Well looks like they're sending me to Quebec for a few weeks once I'm done here. And that'll be the third country I've worked in during the past year. Hey-oh.
It doesn't matter how often your boyfriend sees you naked. As a guy, we will take any opportunity to peek. Even if you stripped all of your clothes off within 10 minutes of arriving home, I bet he'd still look up your skirt as you unstrap your shoes.
Plus there's just something about the illicit peek. The tension between being otherwise clothed but showing a hint of what's to come is hot.
Dammit. I concur. If you're going to do it, do it right. I think the real question here is whether you take the load or get a facial. That's the part of the scenario I can't answer. Fuck that. Let the world burn. Every living thing on earth will be smothered by cosmic fire if I don't take this load? Totally fine with that, yeah.
Erect is pretty much a no-brainer. Choose flacid and you run the risk of it becoming erect during the job, which means you're not a bad cocksucker. That in and of itself would raise some uncomfortable questions I'd rather not answer. To answer Charles' question, I'd rather take the facial.
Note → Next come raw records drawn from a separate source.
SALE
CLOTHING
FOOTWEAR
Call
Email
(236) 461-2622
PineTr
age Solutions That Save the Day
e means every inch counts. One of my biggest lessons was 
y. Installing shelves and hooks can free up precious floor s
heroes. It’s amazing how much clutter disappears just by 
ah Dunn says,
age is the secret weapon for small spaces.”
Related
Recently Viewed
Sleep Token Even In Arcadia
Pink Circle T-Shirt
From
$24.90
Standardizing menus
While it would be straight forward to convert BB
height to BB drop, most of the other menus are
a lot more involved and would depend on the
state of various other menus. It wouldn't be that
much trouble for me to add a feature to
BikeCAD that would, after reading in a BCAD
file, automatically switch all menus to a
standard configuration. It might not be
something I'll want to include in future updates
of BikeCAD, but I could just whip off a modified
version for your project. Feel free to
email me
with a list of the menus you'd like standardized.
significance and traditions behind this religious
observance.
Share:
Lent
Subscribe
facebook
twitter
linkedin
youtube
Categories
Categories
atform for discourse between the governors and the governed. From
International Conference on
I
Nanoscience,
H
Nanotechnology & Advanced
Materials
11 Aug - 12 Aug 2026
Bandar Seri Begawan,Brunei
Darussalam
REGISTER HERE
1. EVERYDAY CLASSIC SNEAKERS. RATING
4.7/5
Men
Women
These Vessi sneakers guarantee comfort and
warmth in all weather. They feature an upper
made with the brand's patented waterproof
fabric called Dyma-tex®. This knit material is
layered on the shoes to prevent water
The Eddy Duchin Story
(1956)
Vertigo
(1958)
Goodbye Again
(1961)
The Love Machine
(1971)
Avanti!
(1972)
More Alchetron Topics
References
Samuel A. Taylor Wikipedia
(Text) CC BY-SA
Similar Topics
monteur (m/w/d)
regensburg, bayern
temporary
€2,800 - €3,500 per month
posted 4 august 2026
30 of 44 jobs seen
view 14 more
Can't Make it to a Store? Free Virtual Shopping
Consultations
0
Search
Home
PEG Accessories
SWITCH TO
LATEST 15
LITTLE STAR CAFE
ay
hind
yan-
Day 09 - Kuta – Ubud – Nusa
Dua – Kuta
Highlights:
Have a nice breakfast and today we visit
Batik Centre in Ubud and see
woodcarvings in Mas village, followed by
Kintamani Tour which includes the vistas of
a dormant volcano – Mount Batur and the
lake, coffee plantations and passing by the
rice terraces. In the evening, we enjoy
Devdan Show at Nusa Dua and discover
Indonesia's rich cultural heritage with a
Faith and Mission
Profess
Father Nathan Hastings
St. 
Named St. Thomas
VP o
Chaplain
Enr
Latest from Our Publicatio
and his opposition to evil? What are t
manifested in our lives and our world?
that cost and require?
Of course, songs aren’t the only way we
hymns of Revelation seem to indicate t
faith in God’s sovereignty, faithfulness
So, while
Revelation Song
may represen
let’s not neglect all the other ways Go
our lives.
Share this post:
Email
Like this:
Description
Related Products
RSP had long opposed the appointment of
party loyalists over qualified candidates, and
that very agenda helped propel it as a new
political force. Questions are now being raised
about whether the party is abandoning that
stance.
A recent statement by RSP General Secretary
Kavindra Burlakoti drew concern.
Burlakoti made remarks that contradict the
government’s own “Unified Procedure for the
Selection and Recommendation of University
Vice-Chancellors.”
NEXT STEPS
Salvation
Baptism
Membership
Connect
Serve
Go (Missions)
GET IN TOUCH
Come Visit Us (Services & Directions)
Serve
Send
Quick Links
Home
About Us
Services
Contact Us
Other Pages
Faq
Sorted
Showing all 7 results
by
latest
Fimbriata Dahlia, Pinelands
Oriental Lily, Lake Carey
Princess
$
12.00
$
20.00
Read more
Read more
Since I have a penis, I'd know when the load was coming and would be able to shut my eyes and close my mouth in time. What hair I have left is cut very short, so a quick shower and it's like nothing ever happened to begin with.
Dammit, this blowjob dilemma has reminded me of the fact that I've never had an enjoyable one; every blowjob I've ever received involved teeth, which is a huge boner-killer. Now I'm feeling bitter about my situation. Thanks a lot ssycko, you asshole.
Jeez, this shouldn't be the thing that reminds you. You should be reminded every waking moment of your life. Must suck. I probably would have jumped off a building. Or turned in to Durbanite.
A note- the dick in question would stay as it was no matter how good or bad your technique is, that just brings in too many variables. As for if/where the jizz ends up, I guess that's related but not necessarily part of the question.
Well how long are we supposed to suck this hypothetical flaccid penis? And more importantly how does this stave off the end of the world; as if a single person's sucking action is great enough to alter the earth's gravitational pull of an asteroid. Holy hell, them's some dick suckin' lips. Yeah, but imagine the international headlines: "Trakiel saves world by fellating huge cock." Followed by "Man who saved world by sucking cock beaten to death in TX for sucking that cock."
Hey, I might be willing to save the world by sucking off Jim-Bob the homophobe, but I never said I'd be willing to trek down to Texas to do it. If people want me to save the world, they're going to have to bring Jim-Bob up to Minnesota, and that's the bottom line. Furthermore, for starters there had better be at least 3 perfect 10 hotties greatful for me saving the world to give me some blowjobs in return.
Well didn't I just walk into the greatest conversation ever. Spoiler Just another reason why I love it here. Last night I had one of my best three shows ever. Almost 400 people, almost all college-agers, it was nice to play music like I was in a bar again. Usually.....sometimes...brrr. "No, I don't have YMCA, sorry........unpurpose."
Re: Re: Is It Friday? Drink Posting Meeting Place. Yeah you what they say, you suck one cock and that's all they remember. Just got asked to be in my cousins wedding, which I am cool with, except for the part of having to buy a pair of cowboy boots. Anybody have a place that I can get a size 15-16 cowboy boots?
Re: Re: Is It Friday? Drink Posting Meeting Place. Downtown Nashville - Buy one pair, get TWO PAIRS FREE!!
Re: Re: Is It Friday? Drink Posting Meeting Place. He's already in North Carolina, I don't think he'll have to go that far.